The bottom line is that your AI client acts as a single command center for every aspect of your Dataiku data science workflow.

1. Subscribe to this MCP and provide your Dataiku Instance URL along with a valid API key (Personal, Project, or Global).
2. Your AI agent connects to the service endpoint managed by Vinkius.
3. You then use natural conversation to execute data science commands, like asking the system to list all projects in an environment.

## Frequently Asked Questions

**How do I check if my dataiku projects are connected to external databases?**
The MCP allows you to list all data connections and installed plugins. This lets you quickly audit your entire environment by seeing which cloud storage, APIs, or SQL databases are linked to your DSS instance.

**Can this MCP help me monitor if a model is performing well?**
Yes, you can list saved machine learning models and then request detailed performance metrics. This helps data scientists compare schema layers and track changes in prediction quality directly through conversation.

**Does Dataiku DSS MCP let me run manual pipeline jobs?**
Absolutely. You can use the tools to list all available pipeline jobs, check their status using `get_job`, and even trigger a full rebuild or retraining cycle via automation scenarios.
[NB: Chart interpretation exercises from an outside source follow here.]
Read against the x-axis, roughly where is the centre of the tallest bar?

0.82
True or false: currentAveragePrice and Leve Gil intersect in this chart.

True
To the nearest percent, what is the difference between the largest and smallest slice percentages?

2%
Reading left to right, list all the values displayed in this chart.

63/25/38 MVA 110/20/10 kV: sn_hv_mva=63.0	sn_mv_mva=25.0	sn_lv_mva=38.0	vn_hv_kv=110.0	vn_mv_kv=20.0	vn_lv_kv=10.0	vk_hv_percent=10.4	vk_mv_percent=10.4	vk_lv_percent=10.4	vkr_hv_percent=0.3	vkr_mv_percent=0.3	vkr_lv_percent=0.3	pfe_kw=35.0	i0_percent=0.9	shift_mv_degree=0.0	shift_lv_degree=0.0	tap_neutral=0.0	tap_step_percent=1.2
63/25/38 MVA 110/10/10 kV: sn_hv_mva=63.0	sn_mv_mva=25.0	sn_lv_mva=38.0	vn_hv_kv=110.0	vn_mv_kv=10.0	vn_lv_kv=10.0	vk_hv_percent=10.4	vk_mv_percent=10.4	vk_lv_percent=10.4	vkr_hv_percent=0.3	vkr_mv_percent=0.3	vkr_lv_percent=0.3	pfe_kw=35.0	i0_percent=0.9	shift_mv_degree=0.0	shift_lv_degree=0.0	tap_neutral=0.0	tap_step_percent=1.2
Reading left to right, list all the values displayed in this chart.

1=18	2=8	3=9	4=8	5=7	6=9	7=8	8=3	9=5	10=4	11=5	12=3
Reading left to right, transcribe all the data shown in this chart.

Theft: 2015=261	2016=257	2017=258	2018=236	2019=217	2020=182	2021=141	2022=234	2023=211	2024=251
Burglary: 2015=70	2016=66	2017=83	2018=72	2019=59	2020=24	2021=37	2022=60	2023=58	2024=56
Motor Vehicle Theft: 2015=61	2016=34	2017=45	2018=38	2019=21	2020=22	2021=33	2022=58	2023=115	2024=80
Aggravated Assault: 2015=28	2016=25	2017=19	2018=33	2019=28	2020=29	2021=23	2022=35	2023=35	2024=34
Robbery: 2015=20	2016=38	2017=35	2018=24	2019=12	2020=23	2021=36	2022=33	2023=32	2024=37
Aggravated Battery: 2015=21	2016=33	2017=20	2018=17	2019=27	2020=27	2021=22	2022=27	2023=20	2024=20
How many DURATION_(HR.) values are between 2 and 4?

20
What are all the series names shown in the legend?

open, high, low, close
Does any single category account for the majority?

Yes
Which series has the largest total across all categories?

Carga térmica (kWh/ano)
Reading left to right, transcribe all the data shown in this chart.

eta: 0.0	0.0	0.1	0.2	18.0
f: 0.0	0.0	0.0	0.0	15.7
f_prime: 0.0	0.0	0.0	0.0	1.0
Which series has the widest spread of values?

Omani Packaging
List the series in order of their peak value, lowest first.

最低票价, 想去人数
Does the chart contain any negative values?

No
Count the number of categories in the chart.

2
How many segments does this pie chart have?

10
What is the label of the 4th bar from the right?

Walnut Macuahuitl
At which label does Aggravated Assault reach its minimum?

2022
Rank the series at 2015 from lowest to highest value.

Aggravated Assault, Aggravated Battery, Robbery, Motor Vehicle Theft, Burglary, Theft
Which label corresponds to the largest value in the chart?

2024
**What if I need to audit the SQL logic in my data transformations?**
You can retrieve recipes by listing them first, then using the specific tool to pull the explicit configuration structure. This allows you to verify exact Python or SQL code without opening the DSS interface.

**How do I find out what projects I have access to?**
You simply ask your agent to list all accessible DSS projects. It provides a comprehensive overview, including project metadata and tags, so you know exactly what resources are available for your team.